* O que fazer
Reproduza sem alterações os dados desde o início até a linha que contém "a gagné 1,4", incluindo essa linha. Deixe as imagens de fora.

* Dados brutos
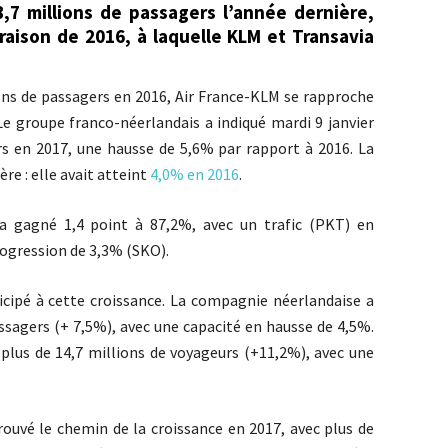
8,7 millions de passagers l’année dernière,
ison de 2016, à laquelle KLM et Transavia
ions de passagers en 2016, Air France-KLM se rapproche
Le groupe franco-néerlandais a indiqué mardi 9 janvier
rs en 2017, une hausse de 5,6% par rapport à 2016. La
ère : elle avait atteint
4,0% en 2016
.
 a gagné 1,4 point à 87,2%, avec un trafic (PKT) en
rogression de 3,3% (SKO).
cipé à cette croissance. La compagnie néerlandaise a
ssagers (+ 7,5%), avec une capacité en hausse de 4,5%.
 plus de 14,7 millions de voyageurs (+11,2%), avec une
ouvé le chemin de la croissance en 2017, avec plus de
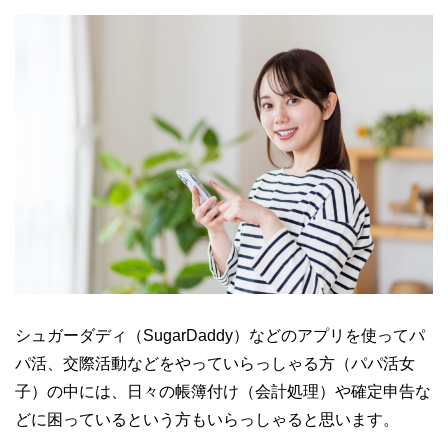
シュガーダディ（SugarDaddy）などのアプリを使ってパ
パ活、交際活動などをやっていらっしゃる方（パパ活女
子）の中には、日々の帳簿付け（会計処理）や確定申告な
どに困っているという方もいらっしゃると思います。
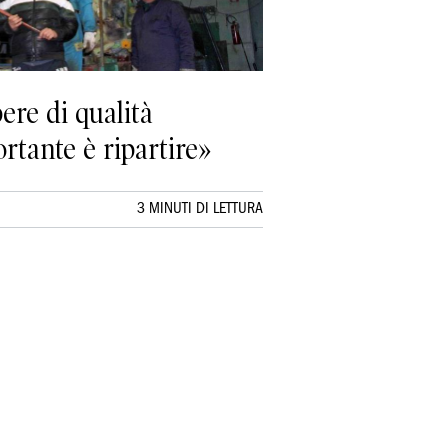
ere di qualità
rtante è ripartire»
3 MINUTI DI LETTURA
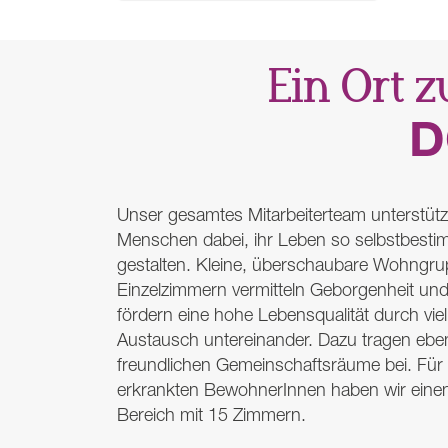
Ein Ort 
D
Unser gesamtes Mitarbeiterteam unterstütz
Menschen dabei, ihr Leben so selbstbesti
gestalten. Kleine, überschaubare Wohngru
Einzelzimmern vermitteln Geborgenheit und
fördern eine hohe Lebensqualität durch v
Austausch untereinander. Dazu tragen eben
freundlichen Gemeinschaftsräume bei. Für 
erkrankten BewohnerInnen haben wir eine
Bereich mit 15 Zimmern.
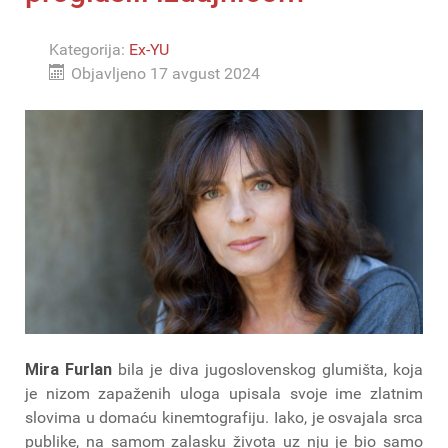
Kategorija:
Ex-YU
Objavljeno 17 avgust 2024
Mira Furlan
bila je diva jugoslovenskog glumišta, koja
je nizom zapaženih uloga upisala svoje ime zlatnim
slovima u domaću kinemtografiju. Iako, je osvajala srca
publike, na samom zalasku života uz nju je bio samo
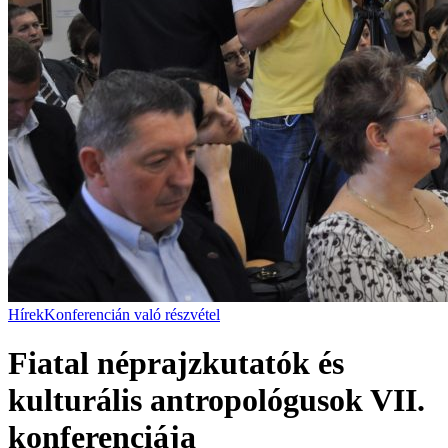
Hírek
Konferencián való részvétel
Fiatal néprajzkutatók és
kulturális antropológusok VII.
konferenciája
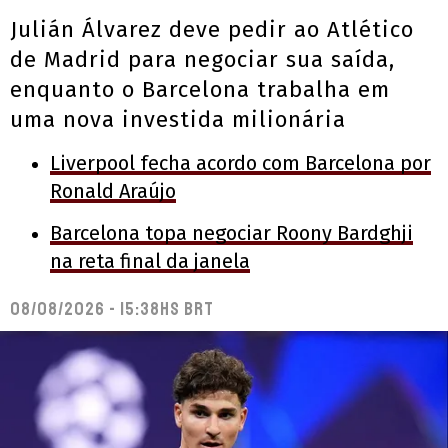
Julián Álvarez deve pedir ao Atlético
de Madrid para negociar sua saída,
enquanto o Barcelona trabalha em
uma nova investida milionária
Liverpool fecha acordo com Barcelona por
Ronald Araújo
Barcelona topa negociar Roony Bardghji
na reta final da janela
08/08/2026 - 15:38hs BRT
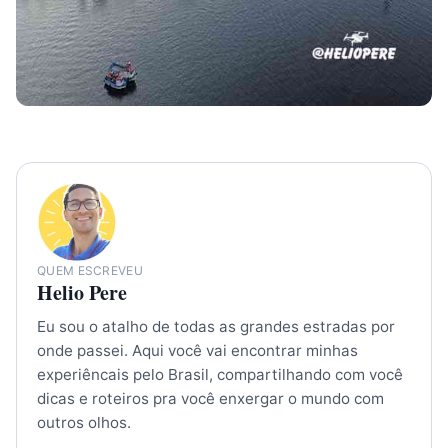
QUEM ESCREVEU
Helio Pere
Eu sou o atalho de todas as grandes estradas por
onde passei. Aqui você vai encontrar minhas
experiêncais pelo Brasil, compartilhando com você
dicas e roteiros pra você enxergar o mundo com
outros olhos.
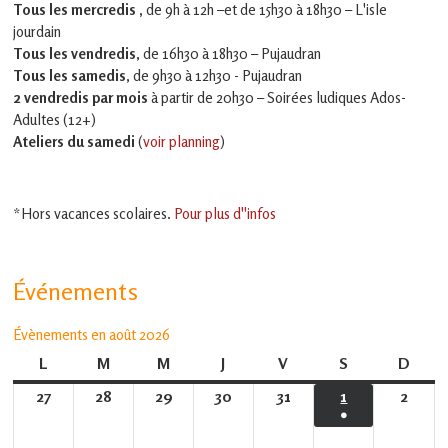
Tous les mercredis ,
de 9h à 12h –et
de 15h30 à 18h30 – L'isle
jourdain
Tous les vendredis
, de 16h30 à 18h30 – Pujaudran
Tous les samedis
, de 9h30 à 12h30 - Pujaudran
2 vendredis par mois
à partir de 20h30 – Soirées ludiques Ados-
Adultes (12+)
Ateliers du samedi
(
voir planning
)
*Hors vacances scolaires.
Pour plus d''infos
Événements
Évènements en août 2026
L
lundi
M
mardi
M
mercredi
J
jeudi
V
vendredi
S
samedi
D
dima
27
27
28
28
29
29
30
30
31
31
1
1
2
2
●
juillet
juillet
juillet
juillet
juillet
août
août
(1
2026
2026
2026
2026
2026
2026
2026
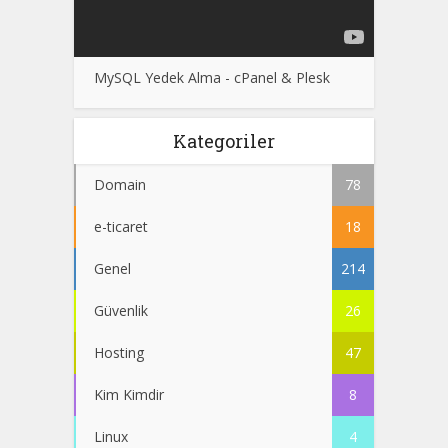
MySQL Yedek Alma - cPanel & Plesk
Kategoriler
Domain
78
e-ticaret
18
Genel
214
Güvenlik
26
Hosting
47
Kim Kimdir
8
Linux
4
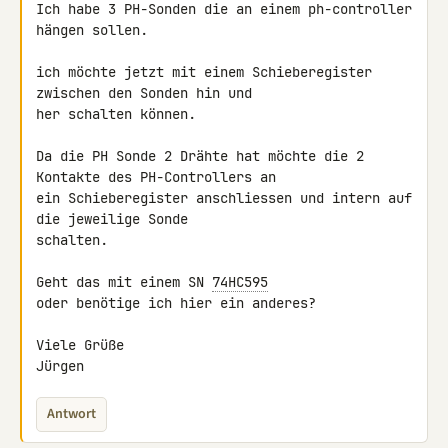
Ich habe 3 PH-Sonden die an einem ph-controller 
hängen sollen.

ich möchte jetzt mit einem Schieberegister 
zwischen den Sonden hin und 

her schalten können.

Da die PH Sonde 2 Drähte hat möchte die 2 
Kontakte des PH-Controllers an 

ein Schieberegister anschliessen und intern auf 
die jeweilige Sonde 

schalten.

Geht das mit einem SN 
74HC595
oder benötige ich hier ein anderes?

Viele Grüße

Jürgen
Antwort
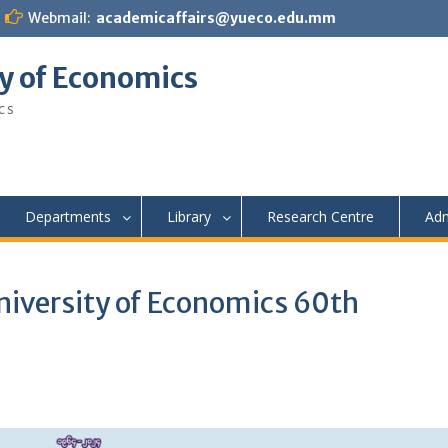
Webmail:
academicaffairs@yueco.edu.mm
y of Economics
cs
Departments
Library
Research Centre
Adm
niversity of Economics 60th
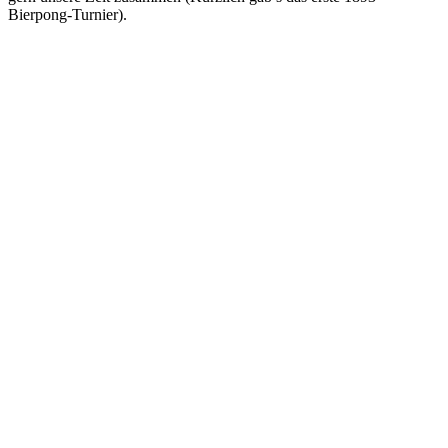
Bierpong-Turnier).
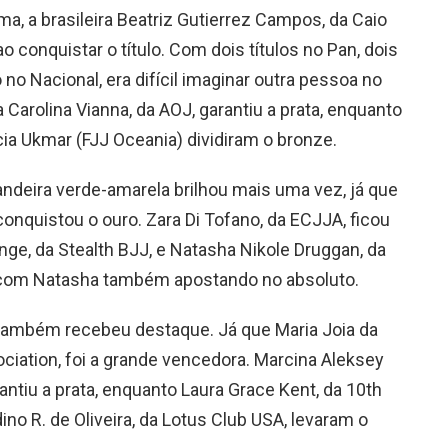
ma, a brasileira Beatriz Gutierrez Campos, da Caio
o conquistar o título. Com dois títulos no Pan, dois
o Nacional, era difícil imaginar outra pessoa no
 Carolina Vianna, da AOJ, garantiu a prata, enquanto
cia Ukmar (FJJ Oceania) dividiram o bronze.
andeira verde-amarela brilhou mais uma vez, já que
 conquistou o ouro. Zara Di Tofano, da ECJJA, ficou
nge, da Stealth BJJ, e Natasha Nikole Druggan, da
, com Natasha também apostando no absoluto.
 também recebeu destaque. Já que Maria Joia da
ociation, foi a grande vencedora. Marcina Aleksey
rantiu a prata, enquanto Laura Grace Kent, da 10th
ino R. de Oliveira, da Lotus Club USA, levaram o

* Resultado abaixo
8,7 millions de passagers l’année dernière,
ison de 2016, à laquelle KLM et Transavia
ions de passagers en 2016, Air France-KLM se rapproche
Le groupe franco-néerlandais a indiqué mardi 9 janvier
rs en 2017, une hausse de 5,6% par rapport à 2016. La
ère : elle avait atteint
4,0% en 2016
.
 a gagné 1,4 point à 87,2%, avec un trafic (PKT) en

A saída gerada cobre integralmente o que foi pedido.